Quizás es por eso que nuestro ingreso al pacto entre Dios y el pueblo judío tiene lugar a través de un acto de sacrificio personal. Esta es la esencia misma de lo que se supone que debe ser la vida de un judío.

Mesirut nefesh también tiene un rol central en la festividad de Jánuca. No es por accidente que la historia de Jánuca comienza con un pequeño grupo de macabeos dispuestos a sacrificar sus vidas luchando contra un ejército que los supera en todos los sentidos, dispuestos a defender su forma de vida acorde con la Torá. Este acto no sólo dio lugar a los milagros de ganar la guerra y de que el aceite ardiera durante ocho días, sino que también encapsula la batalla ideológica entre el pueblo judío y los griegos.

Los griegos fueron pioneros en filosofía, arte y ciencias, utilizando sus facultades de razonamiento para entender y controlar el mundo. Pero de acuerdo con su perspectiva, no existía nada que estuviera más allá de la comprensión humana. Ellos vivían en un universo que se contenía a sí mismo: si la mente no podía percibirlo, no existía.

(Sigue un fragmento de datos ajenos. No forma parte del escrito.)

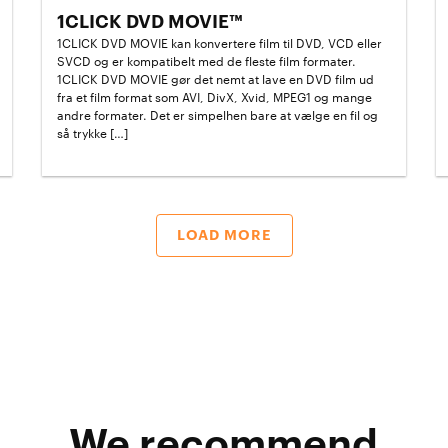
1CLICK DVD MOVIE™
1CLICK DVD MOVIE kan konvertere film til DVD, VCD eller
SVCD og er kompatibelt med de fleste film formater.
1CLICK DVD MOVIE gør det nemt at lave en DVD film ud
fra et film format som AVI, DivX, Xvid, MPEG1 og mange
andre formater. Det er simpelhen bare at vælge en fil og
så trykke […]
LOAD MORE
We recommend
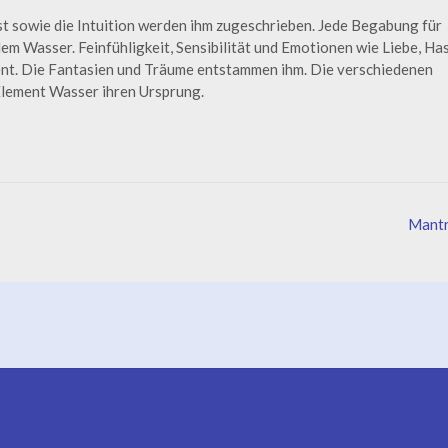
t sowie die Intuition werden ihm zugeschrieben. Jede Begabung für
em Wasser. Feinfühligkeit, Sensibilität und Emotionen wie Liebe, Has
nt. Die Fantasien und Träume entstammen ihm. Die verschiedenen
 Element Wasser ihren Ursprung.
Mant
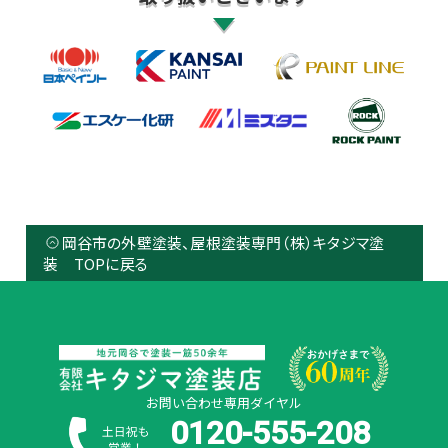
岡谷市の外壁塗装、屋根塗装専門（株）キタジマ塗
装 TOPに戻る
お問い合わせ専用ダイヤル
0120-555-208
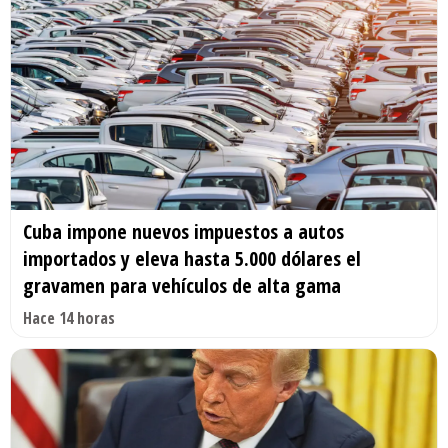
Cuba impone nuevos impuestos a autos
importados y eleva hasta 5.000 dólares el
gravamen para vehículos de alta gama
Hace 14 horas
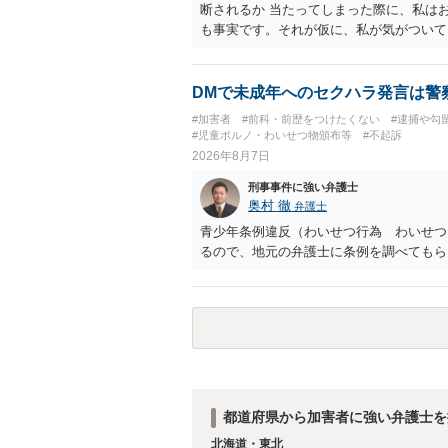
断されるか 当たってしまった際に、私は
も事実です。それが仮に、私が気がついて
のでしょうか？ お伺いする限り、故意が
の可能性 この行為により、痴漢やその他
でしょうか？ 誤って当たってしまっただ
DMで未成年へのセクハラ発言は警
らすると、この後に呼び出される可能性は
#加害者
#前科・前歴をつけたくない
#逮捕や勾
ほどの期間逮捕呼び出しの可能性があると
#児童ポルノ・わいせつ物頒布等
#不起訴
低いと思います。 連絡が来ることはない
2026年8月7日
刑事事件に強い弁護士
奥村 徹
弁護士
青少年条例違反（わいせつ行為 わいせつ
るので、地元の弁護士に条例を調べてもら
都道府県から加害者に強い弁護士を
北海道・東北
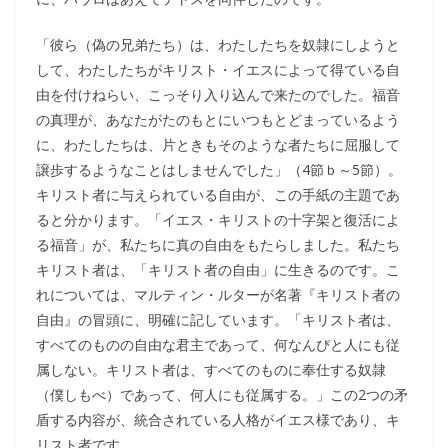
「彼ら（偽の兄弟たち）は、わたしたちを奴隷にしようと
して、わたしたちがキリスト・イエスによって得ている自
由を付けねらい、こっそり入り込んで来たのでした。福音
の真理が、あなたがたのもとにいつもとどまっているよう
に、わたしたちは、片ときもそのような者たちに屈服して
譲歩するようなことはしませんでした」（4節ｂ～5節）。
キリスト者に与えられている自由が、この手紙の主題であ
ると分かります。「イエス・キリストの十字架と復活によ
る福音」が、私たちに真の自由をもたらしました。私たち
キリスト者は、「キリスト者の自由」に生きるのです。こ
れについては、マルティン・ルターが名著『キリスト者の
自由』の冒頭に、明確に記しています。「キリスト者は、
すべてのものの自由な君主であって、何なんぴと人にも従
属しない。キリスト者は、すべてのものに奉仕する奴隷
（僕しもべ）であって、何人にも従属する。」この2つの矛
盾する内容が、統合されている人格がイエス様であり、キ
リスト者です。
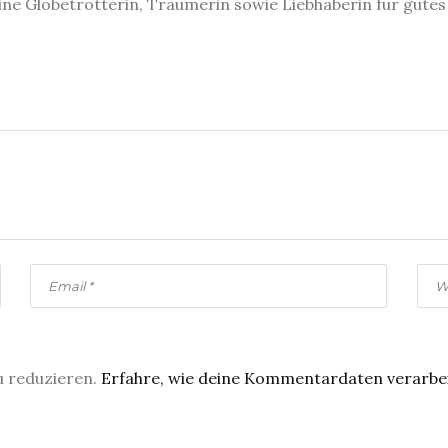
eine Globetrotterin, Träumerin sowie Liebhaberin für gute
u reduzieren.
Erfahre, wie deine Kommentardaten verarbe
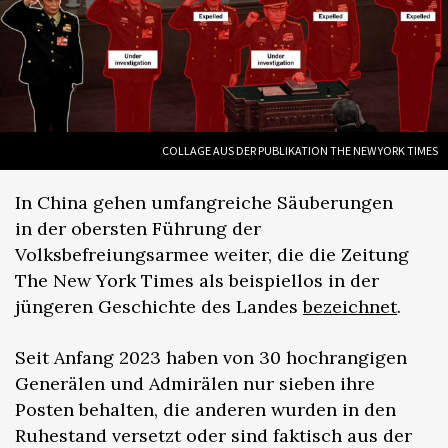
COLLAGE AUS DER PUBLIKATION THE NEW YORK TIMES
In China gehen umfangreiche Säuberungen
in der obersten Führung der
Volksbefreiungsarmee weiter, die die Zeitung
The New York Times als beispiellos in der
jüngeren Geschichte des Landes
bezeichnet
.
Seit Anfang 2023 haben von 30 hochrangigen
Generälen und Admirälen nur sieben ihre
Posten behalten, die anderen wurden in den
Ruhestand versetzt oder sind faktisch aus der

En el brit: Cuatro generaciones

La creencia judía en el monoteísmo significa que hay una dimensión Infinita más allá de nuestro mundo finito, algo que ningún ser humano puede llegar a captar completamente con su mente. Esta realidad superior queda aludida por el número ocho, el día en el cual el bebé es circuncidado y el número de días que dura Jánuca. El siete representa la perfección que se puede lograr en el mundo natural; el ocho va más allá de los límites de la naturaleza y trasciende hacia la dimensión de lo Infinito que está por encima del tiempo y del espacio.

Al sostener en mis brazos a mi bello nieto y observar sus maravillosos ojos, me maravillé ante la inexplicable creación de esta nueva generación que ahora forma parte de la continua odisea del pueblo judío que de alguna manera trasciende al tiempo.